> **WORK INSTRUCTION**: Show every line below where "input" can be found.

> **EXTRACTED RECORDS**:
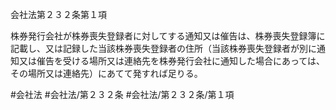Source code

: 会社法第２３２条第１項

株券発行会社が株券喪失登録者に対してする通知又は催告は、株券喪失登録簿に記載し、又は記録した当該株券喪失登録者の住所（当該株券喪失登録者が別に通知又は催告を受ける場所又は連絡先を株券発行会社に通知した場合にあっては、その場所又は連絡先）にあてて発すれば足りる。

#会社法
#会社法/第２３２条
#会社法/第２３２条/第１項
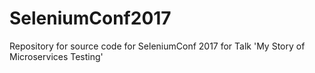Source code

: # SeleniumConf2017
Repository for source code for SeleniumConf 2017 for Talk 'My Story of Microservices Testing'
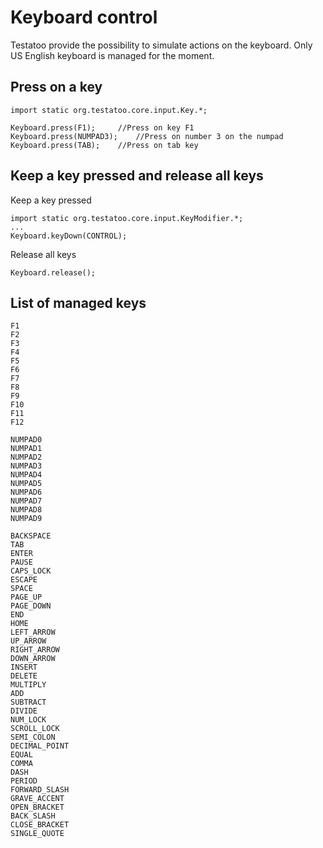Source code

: # Keyboard control

Testatoo provide the possibility to simulate actions on the keyboard.
Only US English keyboard is managed for the moment.

## Press on a key

    import static org.testatoo.core.input.Key.*;
    
    Keyboard.press(F1);		//Press on key F1
    Keyboard.press(NUMPAD3);	//Press on number 3 on the numpad
    Keyboard.press(TAB);	//Press on tab key

## Keep a key pressed and release all keys

Keep a key pressed

    import static org.testatoo.core.input.KeyModifier.*;
    ...
    Keyboard.keyDown(CONTROL);

Release all keys

    Keyboard.release();

## List of managed keys

    F1
    F2
    F3
    F4
    F5
    F6
    F7
    F8
    F9
    F10
    F11
    F12

    NUMPAD0
    NUMPAD1
    NUMPAD2
    NUMPAD3
    NUMPAD4
    NUMPAD5
    NUMPAD6
    NUMPAD7
    NUMPAD8
    NUMPAD9

    BACKSPACE
    TAB
    ENTER
    PAUSE
    CAPS_LOCK
    ESCAPE
    SPACE
    PAGE_UP
    PAGE_DOWN
    END
    HOME
    LEFT_ARROW
    UP_ARROW
    RIGHT_ARROW
    DOWN_ARROW
    INSERT
    DELETE
    MULTIPLY
    ADD
    SUBTRACT
    DIVIDE
    NUM_LOCK
    SCROLL_LOCK
    SEMI_COLON
    DECIMAL_POINT
    EQUAL
    COMMA
    DASH
    PERIOD
    FORWARD_SLASH
    GRAVE_ACCENT
    OPEN_BRACKET
    BACK_SLASH
    CLOSE_BRACKET
    SINGLE_QUOTE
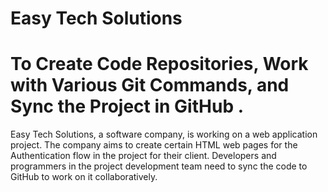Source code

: # Easy Tech Solutions

# To Create Code Repositories, Work with Various Git Commands, and Sync the Project in GitHub .

Easy Tech Solutions, a software company, is working on a web application project. The company aims to create certain HTML web pages for the Authentication flow in the project for their client. Developers and programmers in the project development team need to sync the code to GitHub to work on it collaboratively.

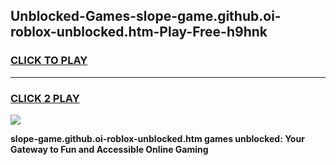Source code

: 
## Unblocked-Games-slope-game.github.oi-roblox-unblocked.htm-Play-Free-h9hnk
<h3>
<a href="https://premium76.site?title=slope-game.github.oi-roblox-unblocked.htm&ref=15A">CLICK TO PLAY</a></h3>
<hr>

<h3>
<a href="https://premium76.site?title=slope-game.github.oi-roblox-unblocked.htm&ref=15A">CLICK 2 PLAY</a>
  
</h3>

<a href="https://premium76.site?title=slope-game.github.oi-roblox-unblocked.htm&ref=15A"><img src="https://clearcache.store/games.png"></a>


**slope-game.github.oi-roblox-unblocked.htm games unblocked: Your Gateway to Fun and Accessible Online Gaming**
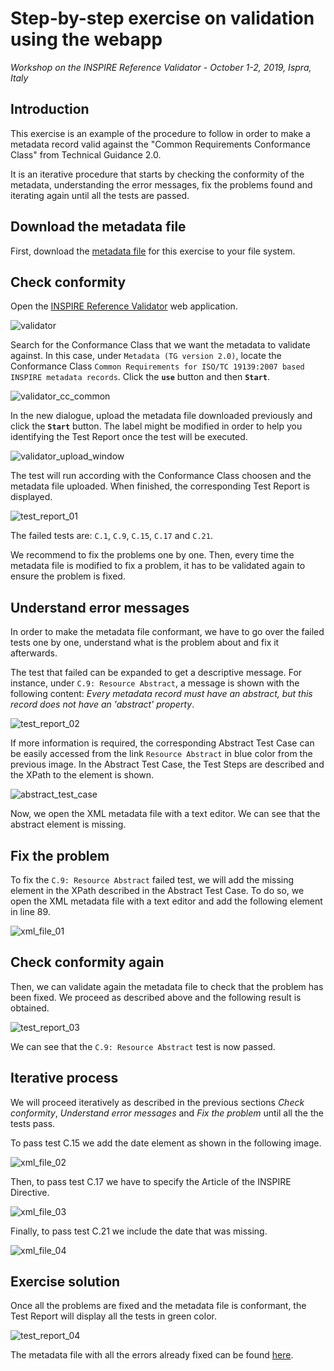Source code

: # Step-by-step exercise on validation using the webapp

*Workshop on the INSPIRE Reference Validator - October 1-2, 2019, Ispra, Italy*

## Introduction
This exercise is an example of the procedure to follow in order to make a metadata record valid against the "Common Requirements Conformance Class" from Technical Guidance 2.0.

It is an iterative procedure that starts by checking the conformity of the metadata, understanding the error messages, fix the problems found and iterating again until all the tests are passed.

## Download the metadata file
First, download the [metadata file](./metadata_example.xml) for this exercise to your file system.

## Check conformity
Open the [INSPIRE Reference Validator](http://inspire.ec.europa.eu/validator/) web application.

![validator](./images/image_01.jpg)

Search for the Conformance Class that we want the metadata to validate against. In this case, under `Metadata (TG version 2.0)`, locate the Conformance Class `Common Requirements for ISO/TC 19139:2007 based INSPIRE metadata records`. Click the **`use`** button and then **`Start`**.

![validator_cc_common](./images/image_02.jpg)

In the new dialogue, upload the metadata file downloaded previously and click the **`Start`** button. The label might be modified in order to help you identifying the Test Report once the test will be executed.

![validator_upload_window](./images/image_03.jpg)

The test will run according with the Conformance Class choosen and the metadata file uploaded. When finished, the corresponding Test Report is displayed.

![test_report_01](./images/image_04.jpg)

The failed tests are: `C.1`, `C.9`, `C.15`, `C.17` and `C.21`.

We recommend to fix the problems one by one. Then, every time the metadata file is modified to fix a problem, it has to be validated again to ensure the problem is fixed.

## Understand error messages

In order to make the metadata file conformant, we have to go over the failed tests one by one, understand what is the problem about and fix it afterwards.

The test that failed can be expanded to get a descriptive message. For instance, under `C.9: Resource Abstract`, a message is shown with the following content: _Every metadata record must have an abstract, but this record does not have an 'abstract' property_.

![test_report_02](./images/image_05.jpg)

If more information is required, the corresponding Abstract Test Case can be easily accessed from the link `Resource Abstract` in blue color from the previous image. In the Abstract Test Case, the Test Steps are described and the XPath to the element is shown.

![abstract_test_case](./images/image_06.jpg)

Now, we open the XML metadata file with a text editor. We can see that the abstract element is missing.

## Fix the problem

To fix the `C.9: Resource Abstract` failed test, we will add the missing element in the XPath described in the Abstract Test Case. To do so, we open the XML metadata file with a text editor and add the following element in line 89.

![xml_file_01](./images/image_07.jpg)

## Check conformity again

Then, we can validate again the metadata file to check that the problem has been fixed. We proceed as described above and the following result is obtained.

![test_report_03](./images/image_08.jpg)

We can see that the `C.9: Resource Abstract` test is now passed.

## Iterative process

We will proceed iteratively as described in the previous sections _Check conformity_, _Understand error messages_ and _Fix the problem_ until all the the tests pass.

To pass test C.15 we add the date element as shown in the following image.

![xml_file_02](./images/image_09.jpg)

Then, to pass test C.17 we have to specify the Article of the INSPIRE Directive.

![xml_file_03](./images/image_10.jpg)

Finally, to pass test C.21 we include the date that was missing.

![xml_file_04](./images/image_11.jpg)

## Exercise solution

Once all the problems are fixed and the metadata file is conformant, the Test Report will display all the tests in green color.

![test_report_04](./images/image_12.jpg)

The metadata file with all the errors already fixed can be found [here](./solution_metadata_example.xml).
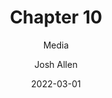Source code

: ---
author: Josh Allen
date: "2022-03-01"
date_end: "2022-03-05"
draft: false
event: Pols 1101
featured: 
layout: single
links:
- icon: door-open
  icon_pack: fas
  name: Slides
  url: "slides/Media/media.html"
show_post_time: false
subtitle: Media
title: Chapter 10
---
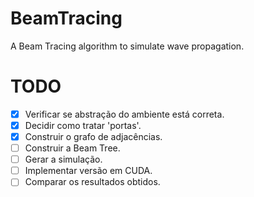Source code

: # BeamTracing
A Beam Tracing algorithm to simulate wave propagation.

# TODO
- [X] Verificar se abstração do ambiente está correta.
- [X] Decidir como tratar 'portas'.
- [X] Construir o grafo de adjacências.
- [ ] Construir a Beam Tree.
- [ ] Gerar a simulação.
- [ ] Implementar versão em CUDA.
- [ ] Comparar os resultados obtidos.
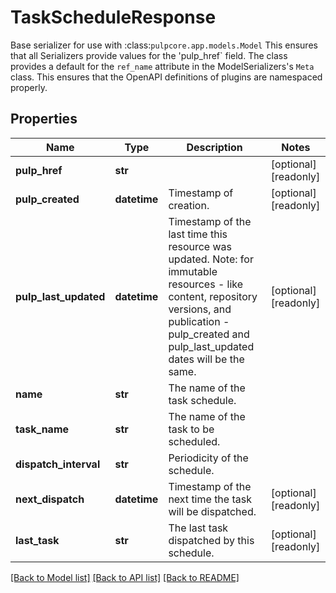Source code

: # TaskScheduleResponse

Base serializer for use with :class:`pulpcore.app.models.Model`  This ensures that all Serializers provide values for the 'pulp_href` field.  The class provides a default for the ``ref_name`` attribute in the ModelSerializers's ``Meta`` class. This ensures that the OpenAPI definitions of plugins are namespaced properly.
## Properties
Name | Type | Description | Notes
------------ | ------------- | ------------- | -------------
**pulp_href** | **str** |  | [optional] [readonly] 
**pulp_created** | **datetime** | Timestamp of creation. | [optional] [readonly] 
**pulp_last_updated** | **datetime** | Timestamp of the last time this resource was updated. Note: for immutable resources - like content, repository versions, and publication - pulp_created and pulp_last_updated dates will be the same. | [optional] [readonly] 
**name** | **str** | The name of the task schedule. | 
**task_name** | **str** | The name of the task to be scheduled. | 
**dispatch_interval** | **str** | Periodicity of the schedule. | 
**next_dispatch** | **datetime** | Timestamp of the next time the task will be dispatched. | [optional] [readonly] 
**last_task** | **str** | The last task dispatched by this schedule. | [optional] [readonly] 

[[Back to Model list]](../README.md#documentation-for-models) [[Back to API list]](../README.md#documentation-for-api-endpoints) [[Back to README]](../README.md)


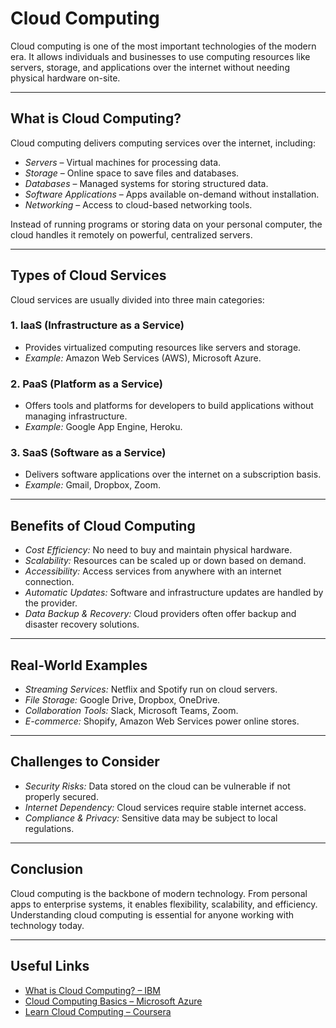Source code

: # Cloud Computing


Cloud computing is one of the most important technologies of the modern era. It allows individuals and businesses to use computing resources like servers, storage, and applications over the internet without needing physical hardware on-site.

---

## What is Cloud Computing?

Cloud computing delivers computing services over the internet, including:

- *Servers* – Virtual machines for processing data.  
- *Storage* – Online space to save files and databases.  
- *Databases* – Managed systems for storing structured data.  
- *Software Applications* – Apps available on-demand without installation.  
- *Networking* – Access to cloud-based networking tools.  

Instead of running programs or storing data on your personal computer, the cloud handles it remotely on powerful, centralized servers.

---

## Types of Cloud Services


Cloud services are usually divided into three main categories:

### 1. IaaS (Infrastructure as a Service)
- Provides virtualized computing resources like servers and storage.  
- *Example:* Amazon Web Services (AWS), Microsoft Azure.

### 2. PaaS (Platform as a Service)
- Offers tools and platforms for developers to build applications without managing infrastructure.  
- *Example:* Google App Engine, Heroku.

### 3. SaaS (Software as a Service)
- Delivers software applications over the internet on a subscription basis.  
- *Example:* Gmail, Dropbox, Zoom.

---

## Benefits of Cloud Computing

- *Cost Efficiency:* No need to buy and maintain physical hardware.  
- *Scalability:* Resources can be scaled up or down based on demand.  
- *Accessibility:* Access services from anywhere with an internet connection.  
- *Automatic Updates:* Software and infrastructure updates are handled by the provider.  
- *Data Backup & Recovery:* Cloud providers often offer backup and disaster recovery solutions.

---

## Real-World Examples

- *Streaming Services:* Netflix and Spotify run on cloud servers.  
- *File Storage:* Google Drive, Dropbox, OneDrive.  
- *Collaboration Tools:* Slack, Microsoft Teams, Zoom.  
- *E-commerce:* Shopify, Amazon Web Services power online stores.

---

## Challenges to Consider

- *Security Risks:* Data stored on the cloud can be vulnerable if not properly secured.  
- *Internet Dependency:* Cloud services require stable internet access.  
- *Compliance & Privacy:* Sensitive data may be subject to local regulations.

---

## Conclusion

Cloud computing is the backbone of modern technology. From personal apps to enterprise systems, it enables flexibility, scalability, and efficiency. Understanding cloud computing is essential for anyone working with technology today.

---

## Useful Links

- [What is Cloud Computing? – IBM](https://www.ibm.com/topics/cloud-computing)  
- [Cloud Computing Basics – Microsoft Azure](https://azure.microsoft.com/en-in/overview/what-is-cloud-computing/)  
- [Learn Cloud Computing – Coursera](https://www.coursera.org/courses?query=cloud%20computing)
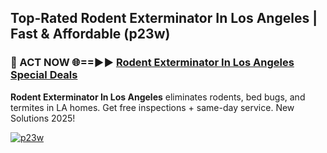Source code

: ## Top-Rated Rodent Exterminator In Los Angeles | Fast & Affordable (p23w)

<h3>🐜 ACT NOW 🌐==►► <a href="https://tinyurl.com/2dysvsjj" rel="nofollow">Rodent Exterminator In Los Angeles Special Deals</a></h3>

**Rodent Exterminator In Los Angeles** eliminates rodents, bed bugs, and termites in LA homes. Get free inspections + same-day service. New Solutions 2025!

[![p23w](https://i.imgur.com/JCYaghj.jpeg)](https://tinyurl.com/2dysvsjj)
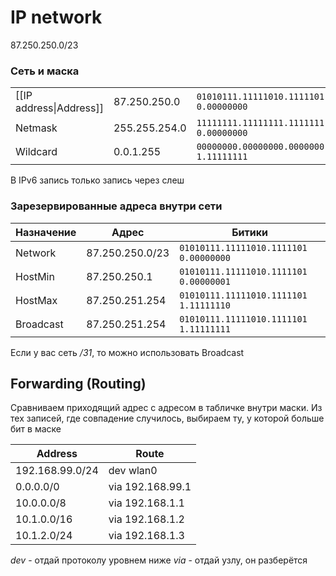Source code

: # IP network

87.250.250.0/23

### Сеть и маска

 | | | |
 |-|-|-|
 |[[IP address\|Address]] |  87.250.250.0 |  `01010111.11111010.1111101 0.00000000` |
 | Netmask | 255.255.254.0 | `11111111.11111111.1111111 0.00000000` |
 | Wildcard | 0.0.1.255 | `00000000.00000000.0000000 1.11111111` |

В IPv6 запись только запись через слеш
 
### Зарезервированные адреса внутри сети
 |Назначение | Адрес | Битики |
 |-|-|-|
 | Network | 87.250.250.0/23 | `01010111.11111010.1111101 0.00000000` |
 | HostMin | 87.250.250.1 | `01010111.11111010.1111101 0.00000001` |
 | HostMax | 87.250.251.254 | `01010111.11111010.1111101 1.11111110` |
 | Broadcast | 87.250.251.254 | `01010111.11111010.1111101 1.11111111` |^bc
 
 Если у вас сеть _/31_, то можно использовать Broadcast
 
## Forwarding (Routing)

Сравниваем приходящий адрес с адресом в табличке внутри маски. Из тех записей, где совпадение случилось, выбираем ту, у которой больше бит в маске

| Address | Route |
|-|-|
| 192.168.99.0/24 | dev wlan0 |
| 0.0.0.0/0 | via 192.168.99.1 |
| 10.0.0.0/8 | via 192.168.1.1 |
| 10.1.0.0/16 | via 192.168.1.2 |
| 10.1.2.0/24 | via 192.168.1.3 |

_dev_ - отдай протоколу уровнем ниже
_via_ - отдай узлу, он разберётся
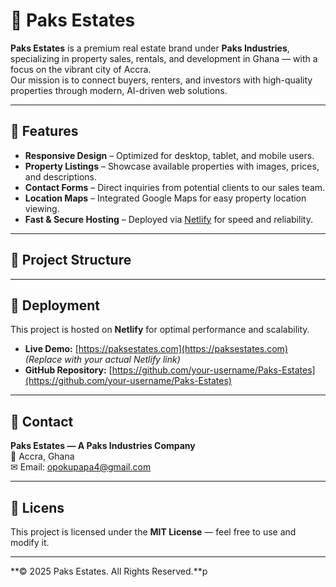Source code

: # 🏡 Paks Estates

**Paks Estates** is a premium real estate brand under **Paks Industries**, specializing in property sales, rentals, and development in Ghana — with a focus on the vibrant city of Accra.  
Our mission is to connect buyers, renters, and investors with high-quality properties through modern, AI-driven web solutions.

---

## 🌟 Features
- **Responsive Design** – Optimized for desktop, tablet, and mobile users.
- **Property Listings** – Showcase available properties with images, prices, and descriptions.
- **Contact Forms** – Direct inquiries from potential clients to our sales team.
- **Location Maps** – Integrated Google Maps for easy property location viewing.
- **Fast & Secure Hosting** – Deployed via [Netlify](https://www.netlify.com/) for speed and reliability.

---

## 📂 Project Structure
---

## 🚀 Deployment
This project is hosted on **Netlify** for optimal performance and scalability.

- **Live Demo:** [https://paksestates.com](https://paksestates.com) *(Replace with your actual Netlify link)*
- **GitHub Repository:** [https://github.com/your-username/Paks-Estates](https://github.com/your-username/Paks-Estates)

---

## 📧 Contact
**Paks Estates — A Paks Industries Company**  
📍 Accra, Ghana  
✉ Email: [opokupapa4@gmail.com](mailto:opokupapa4@gmail.com)  

---

## 📜 Licens
This project is licensed under the **MIT License** — feel free to use and modify it.

---

**© 2025 Paks Estates. All Rights Reserved.**p
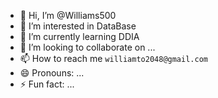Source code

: - 👋 Hi, I’m @Williams500
- 👀 I’m interested in DataBase
- 🌱 I’m currently learning DDIA
- 💞️ I’m looking to collaborate on ...
- 📫 How to reach me `williamto2048@gmail.com`
- 😄 Pronouns: ...
- ⚡ Fun fact: ...

<!---
Williams500/Williams500 is a ✨ special ✨ repository because its `README.md` (this file) appears on your GitHub profile.
You can click the Preview link to take a look at your changes.
--->
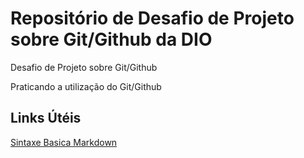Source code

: # Repositório de Desafio de Projeto sobre Git/Github da DIO
Desafio de Projeto sobre Git/Github

Praticando a utilização do Git/Github

## Links Útéis

[Sintaxe Basica Markdown](https://www.markdownguide.org/basic-syntax/)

> **TASK SOLUTION**:
    import static org.testatoo.core.input.Key.*;
    import static org.testatoo.core.input.KeyModifier.*;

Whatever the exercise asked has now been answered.